A therapy that limits the damage that ensues following a spinal cord injury (SCI) at its earliest stages will address a clearly unmet medical need in both civilian and military populations. Preservation of as much neurological function as possible will provide the best chance of achieving a higher quality of life for those who have suffered a SCI. Our anti-inflammatory therapy has been designed to target the very early acute stage of inflammation that arises following SCI. This therapy has the potential to address the critical need for preservation of tissue and neurological function. SCI is most frequent in young adults at a time when they are most active in society and at or approaching their economically most productive time of life. The impact of SCI and CNS trauma on civilians and military service members and their families is often psychologically and financially devastating to those affected. The long-term care of individuals with SCI is a significant long-term drain on health care dollars.

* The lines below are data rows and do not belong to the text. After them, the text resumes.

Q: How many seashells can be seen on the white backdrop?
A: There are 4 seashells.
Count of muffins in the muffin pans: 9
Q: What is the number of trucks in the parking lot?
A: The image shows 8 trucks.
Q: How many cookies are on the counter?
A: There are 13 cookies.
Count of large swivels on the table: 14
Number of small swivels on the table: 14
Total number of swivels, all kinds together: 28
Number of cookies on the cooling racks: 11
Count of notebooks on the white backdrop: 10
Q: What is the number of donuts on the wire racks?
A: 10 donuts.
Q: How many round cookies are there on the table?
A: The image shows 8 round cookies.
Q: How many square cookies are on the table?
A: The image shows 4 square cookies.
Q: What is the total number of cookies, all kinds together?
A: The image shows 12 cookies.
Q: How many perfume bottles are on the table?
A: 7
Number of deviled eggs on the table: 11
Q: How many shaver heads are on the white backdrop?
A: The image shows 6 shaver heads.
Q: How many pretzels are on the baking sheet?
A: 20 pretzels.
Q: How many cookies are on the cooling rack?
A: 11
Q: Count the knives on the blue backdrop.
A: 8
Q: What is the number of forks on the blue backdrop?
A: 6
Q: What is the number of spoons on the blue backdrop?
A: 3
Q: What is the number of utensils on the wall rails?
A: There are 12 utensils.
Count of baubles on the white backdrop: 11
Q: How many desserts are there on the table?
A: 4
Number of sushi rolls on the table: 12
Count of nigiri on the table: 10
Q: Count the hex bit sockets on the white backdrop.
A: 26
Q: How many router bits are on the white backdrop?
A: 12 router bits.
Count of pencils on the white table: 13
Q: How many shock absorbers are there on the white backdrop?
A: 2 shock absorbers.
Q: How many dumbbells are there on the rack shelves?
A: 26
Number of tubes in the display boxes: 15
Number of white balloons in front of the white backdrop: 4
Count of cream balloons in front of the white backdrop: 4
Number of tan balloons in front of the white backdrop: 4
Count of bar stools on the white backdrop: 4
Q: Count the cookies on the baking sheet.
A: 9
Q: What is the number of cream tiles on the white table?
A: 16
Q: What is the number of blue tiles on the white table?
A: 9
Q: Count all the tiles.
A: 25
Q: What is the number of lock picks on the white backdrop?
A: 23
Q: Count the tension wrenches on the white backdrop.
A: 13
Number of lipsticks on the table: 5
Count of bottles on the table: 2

Our preclinical animal studies clearly demonstrate that our antibody targets a protein, known as CD11d, on the surface of inflammatory cells that circulates in the blood. CD11d is required by the inflammatory white blood cells to leave the blood stream and enter a site of tissue injury including the injured spinal cord. This protein is also required to retain the white blood cells at the injury site. When our antibody binds to the protein, the inflammatory white blood cells are blocked from leaving the blood vessel and entering the site of SCI. Furthermore, any white blood cells that do enter can no longer adhere and be retained at the injury site so they either die or leave. By blocking the entry and retention of these white blood cells at the site of injury we successfully reduce inflammation and preserve neurological function. In our preclinical models our antibody-mediated anti-inflammatory therapy leads to improved walking, improved cardiovascular function, and reduced chronic pain. We have expanded our studies to traumatic brain injury and our initial results suggest that the anti-inflammatory treatment to block the function of CD11d may also be protective for this indication. The antibody we have been testing binds to human CD11d and can be shown attached to CD11d on the surface of human white blood cells of able-bodied individuals and patients with acute SCI. Our treatment strategy is to start our antibody treatment within hours of the SCI by injecting it into the blood stream to block directly the entry of inflammatory white blood cells into the injury site. We do not have to inject the antibody into the injured spinal cord and risk further injury to the cord. Our aim is not to destroy the white blood cells that express the CD11d protein but to temporarily block their function for a short period of time. This allows the immune system to continue to protect against infection.

Our multidisciplinary research team brings together basic scientists and clinician scientists with a combined expertise in neurotrauma, combat casualty care, neuroimmunology, and molecular and cellular neurobiology and immunotherapy. One of our clinician scientists is a spine surgeon who treats patients with acute SCI and the other is from the U.S. Navy and has expertise in deep dive decompression sickness-induced spinal cord injury.

To move the anti-CD11d antibody therapy to a clinical trial for human SCI, we have entered into an important agreement with Eli Lilly and Co. to have our antibody converted into an optimized form suitable for therapeutic use in humans. However, we still need funds to advance our project toward a clinical trial. This is a critical step forward and Eli Lilly has committed significant resources and funds to this project. Among the goals that must be accomplished before testing out treatment in a clinical trial is possible, three are paramount. First, we must develop tests that will allow us to detect and track the anti-CD11d antibody in humans and to determine that it is functioning properly. Second, we must determine that the engineered antibody retains its function to improve neurological recovery from SCI in rodent models of SCI. Third, we need to develop large animal models of SCI that more accurately reflect the pathology of human SCI in terms of the types of injuries that civilian and military service members incur. The funds provided by this U.S. Department of Defense grant to support clinical translational of our therapy for SCI will be crucial in allowing us to complete the critical steps necessary to advance our optimized anti-inflammatory therapy to a human clinical trial.